**The exercise:** Extract every line in the material below that contains the string "radius", and copy each such line in full.

(Dataset excerpts)
#####
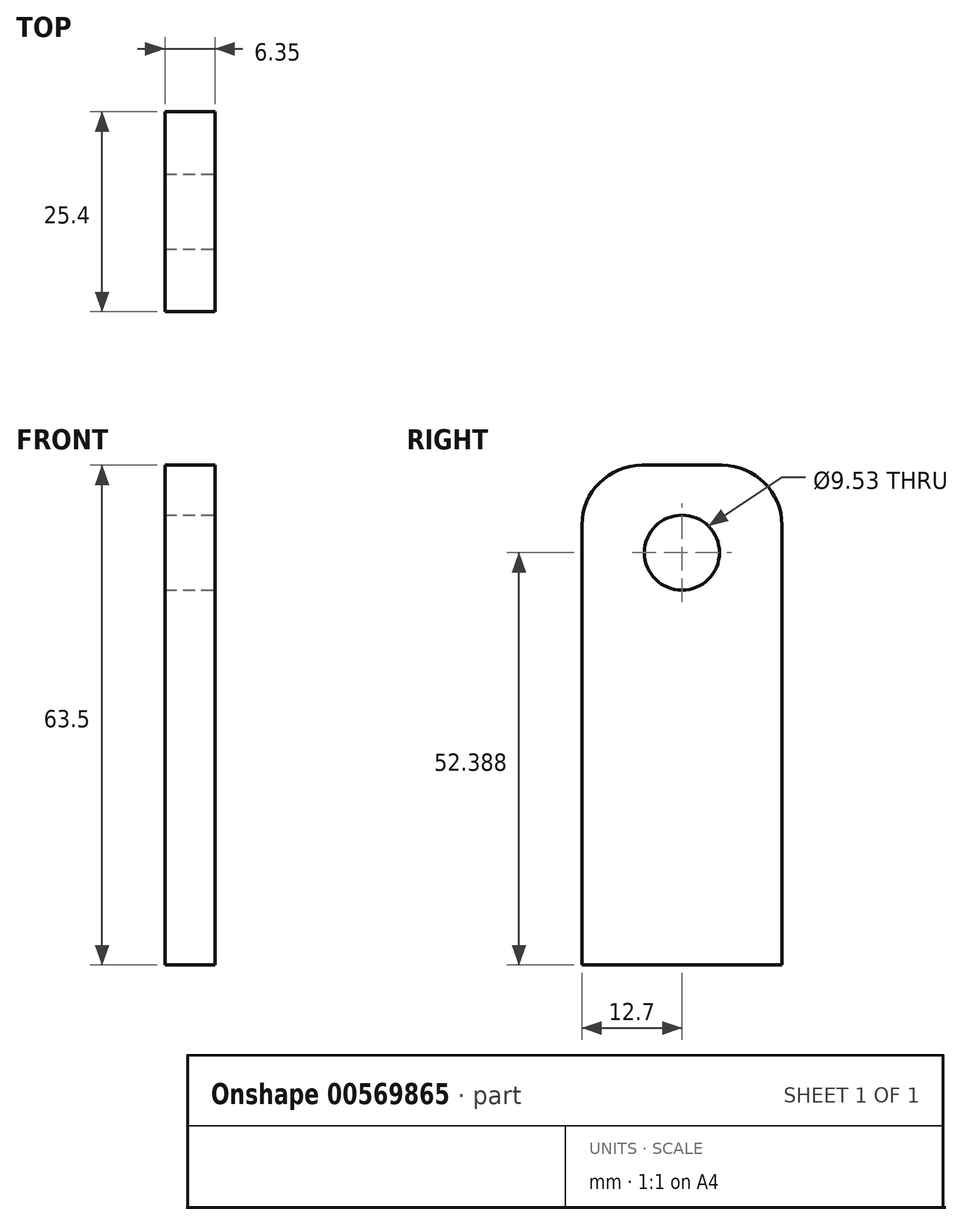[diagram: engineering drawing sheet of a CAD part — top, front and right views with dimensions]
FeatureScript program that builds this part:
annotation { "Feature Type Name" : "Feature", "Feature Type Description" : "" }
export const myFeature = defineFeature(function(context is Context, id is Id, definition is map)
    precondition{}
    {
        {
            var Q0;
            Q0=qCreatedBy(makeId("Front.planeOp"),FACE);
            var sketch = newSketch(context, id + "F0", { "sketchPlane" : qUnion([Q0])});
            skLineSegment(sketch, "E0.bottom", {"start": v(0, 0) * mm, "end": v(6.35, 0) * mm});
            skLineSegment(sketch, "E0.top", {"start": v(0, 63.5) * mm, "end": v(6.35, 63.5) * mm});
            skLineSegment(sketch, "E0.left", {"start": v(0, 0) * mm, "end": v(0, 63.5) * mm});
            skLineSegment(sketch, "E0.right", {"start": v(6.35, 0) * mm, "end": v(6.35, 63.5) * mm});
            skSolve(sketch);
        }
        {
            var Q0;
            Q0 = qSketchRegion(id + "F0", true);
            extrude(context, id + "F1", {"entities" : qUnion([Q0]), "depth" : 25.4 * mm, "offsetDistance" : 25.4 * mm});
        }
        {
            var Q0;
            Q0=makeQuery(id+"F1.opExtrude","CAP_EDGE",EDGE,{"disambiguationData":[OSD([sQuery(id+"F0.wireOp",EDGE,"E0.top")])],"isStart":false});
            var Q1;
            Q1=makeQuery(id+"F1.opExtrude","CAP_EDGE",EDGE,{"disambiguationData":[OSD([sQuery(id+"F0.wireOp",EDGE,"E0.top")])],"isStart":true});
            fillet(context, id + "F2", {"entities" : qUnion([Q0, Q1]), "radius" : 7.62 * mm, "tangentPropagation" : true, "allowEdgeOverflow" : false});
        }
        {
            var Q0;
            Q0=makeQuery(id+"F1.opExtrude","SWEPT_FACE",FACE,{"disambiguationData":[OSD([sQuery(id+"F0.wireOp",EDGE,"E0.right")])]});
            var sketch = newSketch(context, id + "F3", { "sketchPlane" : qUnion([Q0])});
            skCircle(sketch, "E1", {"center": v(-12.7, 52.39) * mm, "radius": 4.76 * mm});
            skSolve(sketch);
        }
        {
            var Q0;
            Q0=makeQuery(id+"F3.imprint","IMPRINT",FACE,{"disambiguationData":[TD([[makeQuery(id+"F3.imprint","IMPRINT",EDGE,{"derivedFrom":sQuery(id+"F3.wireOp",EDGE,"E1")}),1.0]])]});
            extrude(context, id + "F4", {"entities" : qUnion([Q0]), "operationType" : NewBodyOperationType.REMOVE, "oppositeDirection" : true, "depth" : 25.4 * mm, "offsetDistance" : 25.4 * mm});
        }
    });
#####
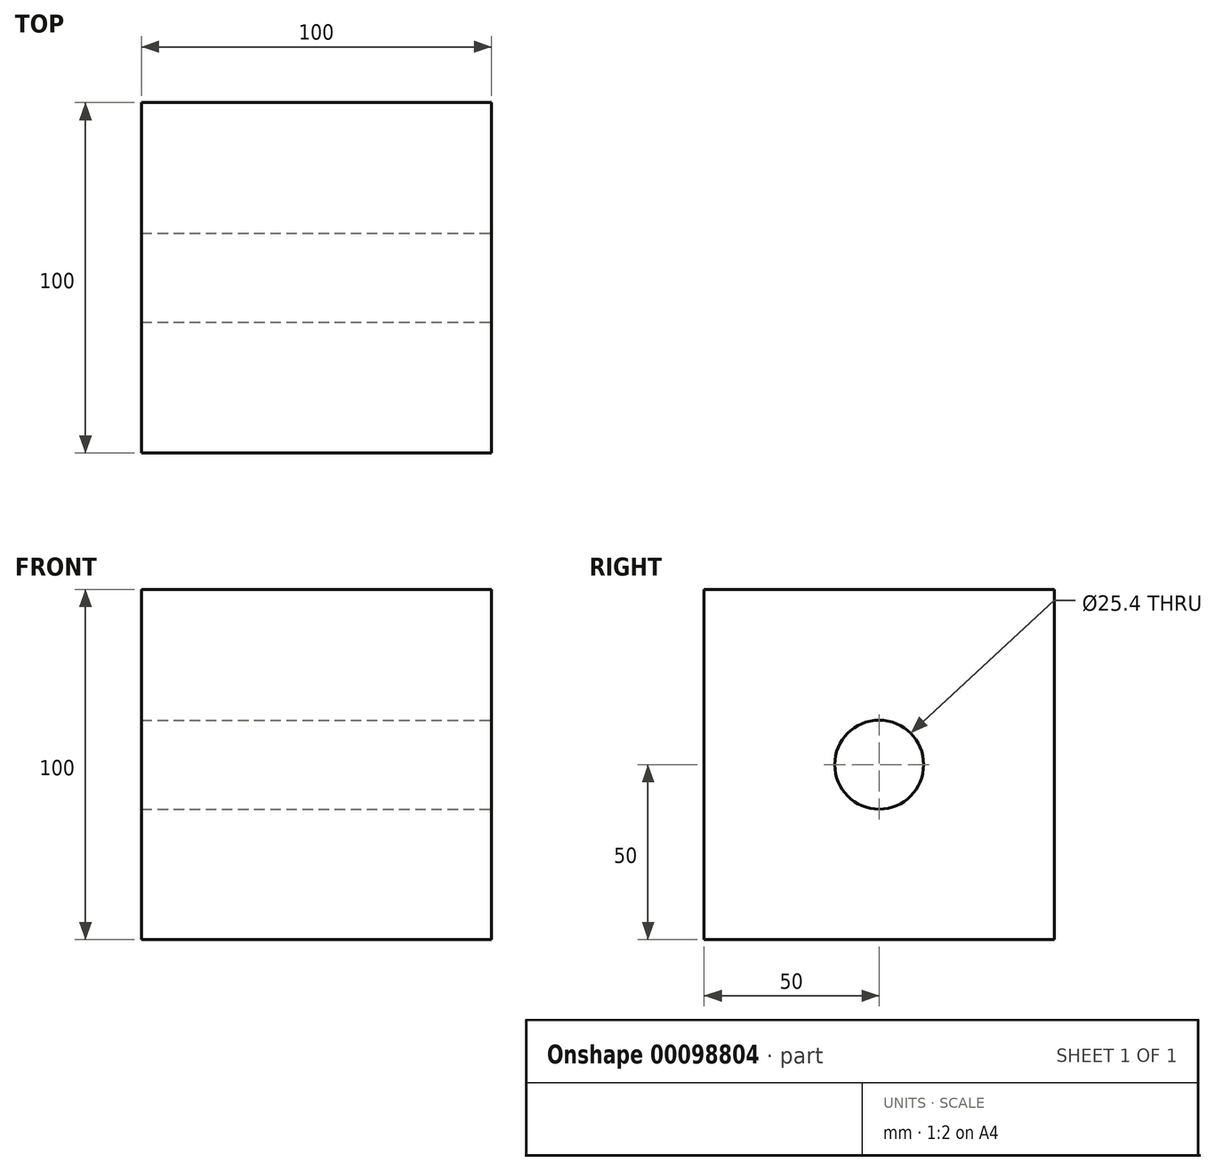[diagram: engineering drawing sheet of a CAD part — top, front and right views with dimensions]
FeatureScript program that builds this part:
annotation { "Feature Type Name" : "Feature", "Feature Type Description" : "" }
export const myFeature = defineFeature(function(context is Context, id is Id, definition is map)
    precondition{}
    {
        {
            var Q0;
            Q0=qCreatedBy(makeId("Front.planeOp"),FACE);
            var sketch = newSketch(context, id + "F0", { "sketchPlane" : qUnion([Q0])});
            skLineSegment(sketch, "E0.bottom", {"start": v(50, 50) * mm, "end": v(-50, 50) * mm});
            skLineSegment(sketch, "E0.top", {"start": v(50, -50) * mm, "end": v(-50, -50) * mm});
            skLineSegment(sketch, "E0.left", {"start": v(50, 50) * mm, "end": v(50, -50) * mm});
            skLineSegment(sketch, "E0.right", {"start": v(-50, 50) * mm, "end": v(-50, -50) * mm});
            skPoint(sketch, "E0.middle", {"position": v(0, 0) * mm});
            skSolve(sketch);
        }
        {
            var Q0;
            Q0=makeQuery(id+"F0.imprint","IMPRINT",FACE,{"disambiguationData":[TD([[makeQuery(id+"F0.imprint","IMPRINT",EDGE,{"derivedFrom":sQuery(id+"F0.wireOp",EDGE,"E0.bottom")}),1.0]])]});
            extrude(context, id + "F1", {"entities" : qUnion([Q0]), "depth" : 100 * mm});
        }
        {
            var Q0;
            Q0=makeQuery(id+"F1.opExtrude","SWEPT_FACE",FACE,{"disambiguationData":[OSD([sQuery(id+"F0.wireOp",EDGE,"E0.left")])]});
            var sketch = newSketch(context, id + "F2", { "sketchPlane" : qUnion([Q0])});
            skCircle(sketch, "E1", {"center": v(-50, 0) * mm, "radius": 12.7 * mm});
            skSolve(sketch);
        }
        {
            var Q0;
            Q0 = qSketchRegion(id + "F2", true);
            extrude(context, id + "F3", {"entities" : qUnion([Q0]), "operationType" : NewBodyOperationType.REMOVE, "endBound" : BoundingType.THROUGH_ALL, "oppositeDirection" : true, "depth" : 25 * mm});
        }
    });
#####
**Answer below:**
            fillet(context, id + "F2", {"entities" : qUnion([Q0, Q1]), "radius" : 7.62 * mm, "tangentPropagation" : true, "allowEdgeOverflow" : false});
            skCircle(sketch, "E1", {"center": v(-12.7, 52.39) * mm, "radius": 4.76 * mm});
            skCircle(sketch, "E1", {"center": v(-50, 0) * mm, "radius": 12.7 * mm});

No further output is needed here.